Air Liquide specialises in industrial gas and will launch a high-capacity electrolyser to produce renewable, low-carbon hydrogen in 2026. The facility will help local manufacturers lower their emissions and promote green hydrogen production in France. This isn’t the first time that the French group has blazed a trail: it fitted a one-of-a-kind carbon capture unit at its Port-Jérôme hydrogen plant back in 2015…

The biggest green hydrogen plant in France

Air Liquide
Air Liquide Normand'Hy

With Normand’Hy, Air Liquide is thinking big. And sticking with Normandy. The group has been running the project since 2020 with the aim to launch a 200MW electrolyser to produce renewable, low-carbon hydrogen at the Port-Jérôme site in 2026. It will use Siemens Energy’s PEM (Proton Exchange Membrane) technology. “It’s far more flexible than regular alkaline technology and is very well-suited to supplying renewable energy, which is intermittent by nature,” says Stéphane Vialet, Director of Energy Transition Projects in South West Europe for Air Liquide

It can produce 28,000 tons of renewable or low-carbon hydrogen per year and will be the biggest factory of its kind in France – and one of the biggest in the world. The green hydrogen it produces will partly substitute and top up the hydrogen the group produces in Normandy, but without the 250,000 tons of CO2 emissions every year. 

Learn How Air Liquide Normand’Hy produces green and low-carbon hydrogen in Normandy

Hydrogen is mainly produced by natural gas reforming. But the process emits greenhouse gases (CO2). Renewable hydrogen is produced through the electrolysis of water using renewable electricity from wind farms or solar parks. “That means we can use power purchase agreements with producers,” says Stéphane Vialet. But renewable energy is intermittent by nature; it isn’t constantly produced and isn’t always available. Which is why the Normand’Hy project will see Air Liquide use the low-carbon electricity network in France. In this case, the resulting hydrogen is “low-carbon” hydrogen.

Energy industry in Normandy

Normandy, the biggest hydrogen-using region in France

There’s a good reason why Air Liquide chose Normandy as their base. The region’s refining, chemicals and aerospace industries mean it still accounts for a third of France’s hydrogen consumption (350,000 tons per year, approx. 38%). Especially in the Le Havre area where two of the biggest refineries in France, Exxon Mobil and TotalEnergies, use the gas to remove sulphur from crude oil. 

Normandy is like the Silicon Valley of hydrogen: there's nowhere else in France with such a high number of consumers and producers.

A world first back in 2015

Air Liquide, one of the world leaders in industrial gas and technology, first came to the region in the 1970s to produce oxygen and nitrogen. It also has two hydrogen plants in Gonfreville and Port-Jérôme. The two sites are connected to Air Liquide’s hydrogen network in Normandy, the same network that the new electrolyser will be hooked up to.

Back in 2015, the French group launched an innovation for CO2 capture that is unique in the world, using a cryogenic process (CryopcapTM) to decarbonise its hydrogen production.

Normandy is a technological showcase for the Air Liquide group. We've rolled out our CryocapTM technology here and now we're setting up a next-generation electrolyser to produce renewable hydrogen here. It will be another world first.

Plus… a hub project for CO2 capture in Normandy

With the support of HAROPA PORT, 5 Le Havre businesses including Air Liquide (with LAT Nitrogen, Exxon Mobil, TotalEnergies and Yara International) are developing a new CO2 capture and storage facility. The idea is to collect, liquefy and ship up to 3 million tons of CO2 a year to a carbon sink in the North Sea.

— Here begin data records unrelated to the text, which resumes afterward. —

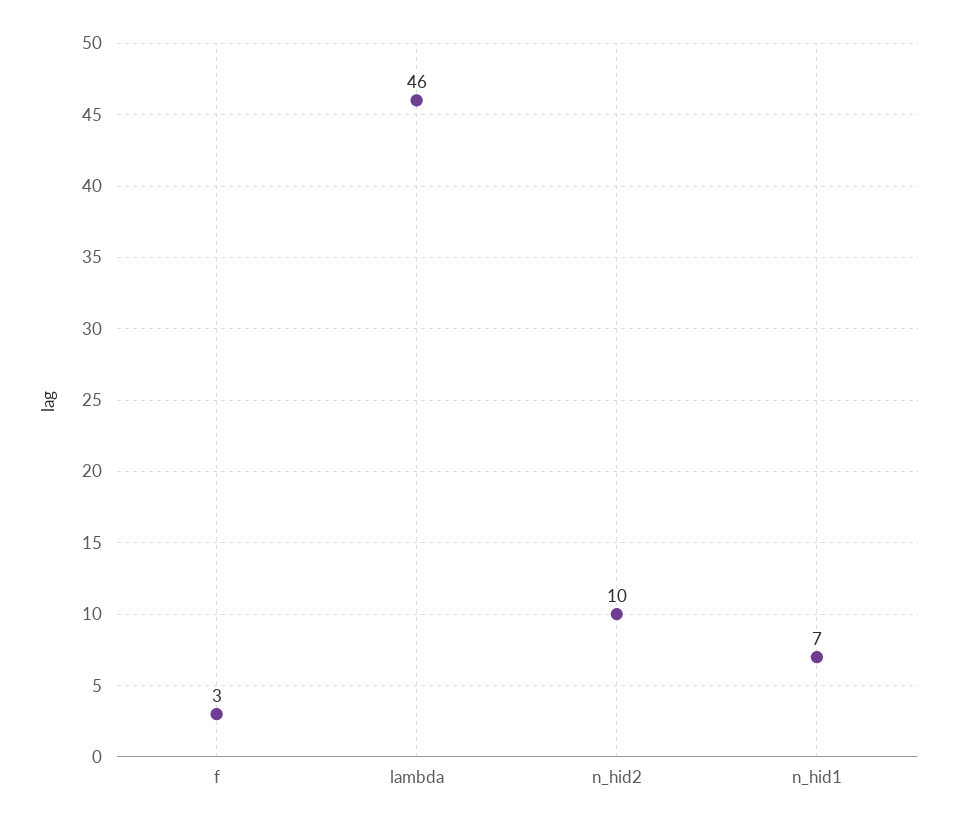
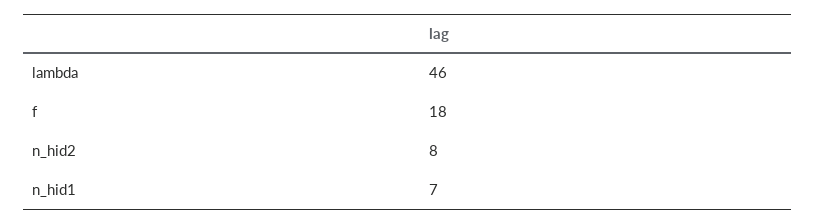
  {
-   "f": 3,
+   "f": 18,
    "lambda": 46,
-   "n_hid2": 10,
+   "n_hid2": 8,
    "n_hid1": 7
  }

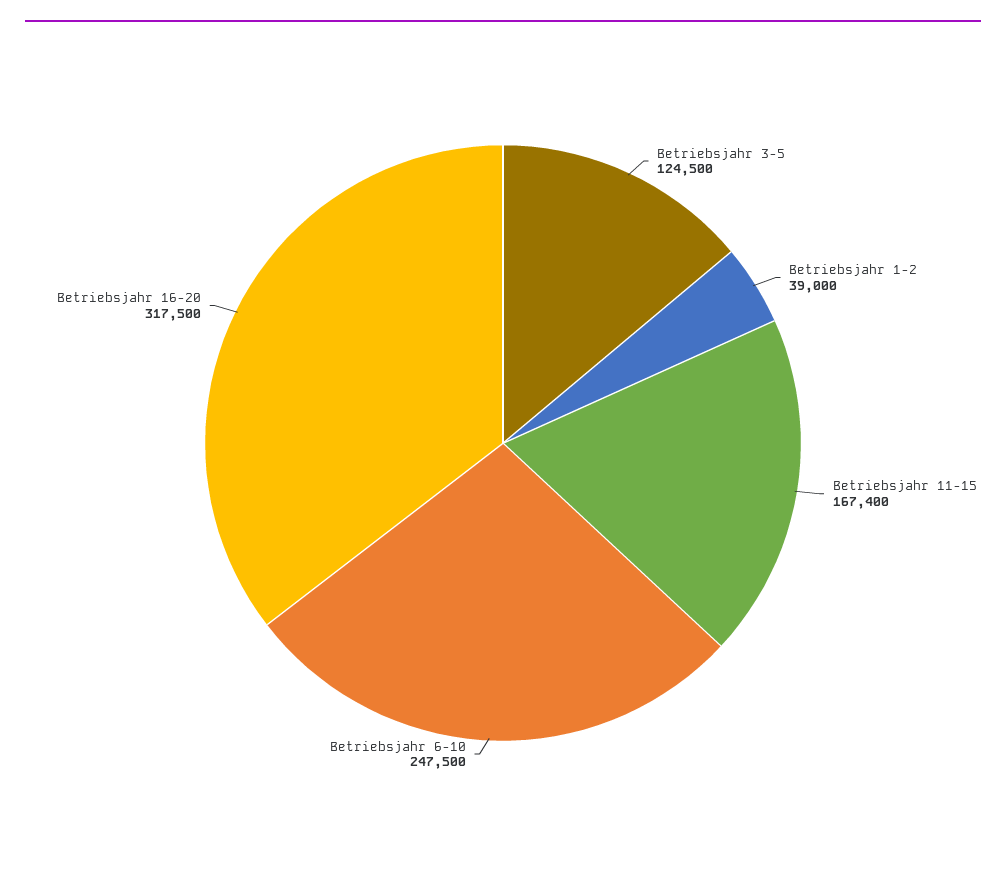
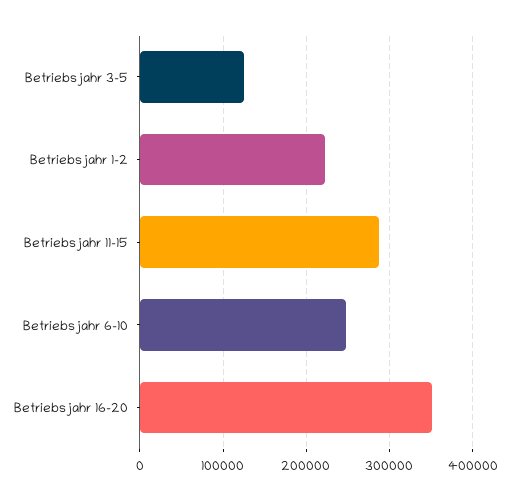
  {
    "Betriebsjahr 3-5": 124500,
-   "Betriebsjahr 1-2": 39000,
+   "Betriebsjahr 1-2": 220000,
-   "Betriebsjahr 11-15": 167400,
+   "Betriebsjahr 11-15": 290000,
    "Betriebsjahr 6-10": 247500,
-   "Betriebsjahr 16-20": 317500
+   "Betriebsjahr 16-20": 350000
  }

The project will help make Le Havre’s port area into one of the biggest low-carbon industrial estates.

Decarbonise the industry and fuel hydrogen mobility

Air Liquide wants to help local manufacturers to lower their emissions with Normand’Hy. 

The group also wants to fulfil increasing demand for hydrogen mobility. Normandy is leagues ahead in the field (first network of charging points and hydrogen vehicles in France, first hydrogen buses in Rouen), with the added bonus of being close to the Paris area where there are already two fleets of hydrogen-powered taxis. 

The Normand’Hy project in figures

  • A 200MW electrolyser to produce 28,000 tons of green hydrogen and cut out 250,000 tons of C02 per year.
  • Normand’Hy is an investment worth over 400 M€ for Air Liquide, which will receive 190 M€ in grants as part of the Hy2Use IPCEI (Important Projects of Common European Interest). In line with the government’s green hydrogen strategy, the project also receives government funding as part of the France 2030 campaign.
  • The new plant is scheduled to launch in 2026. Air Liquide plans to recruit dozens of people to work at the plant by 2025, ranging from technicians to engineers.
  • The plant will occupy 11ha of a 29ha plot owned by Air Liquide at the Port-Jérôme business park. The rest of the land will partly be used to off-set wetlands.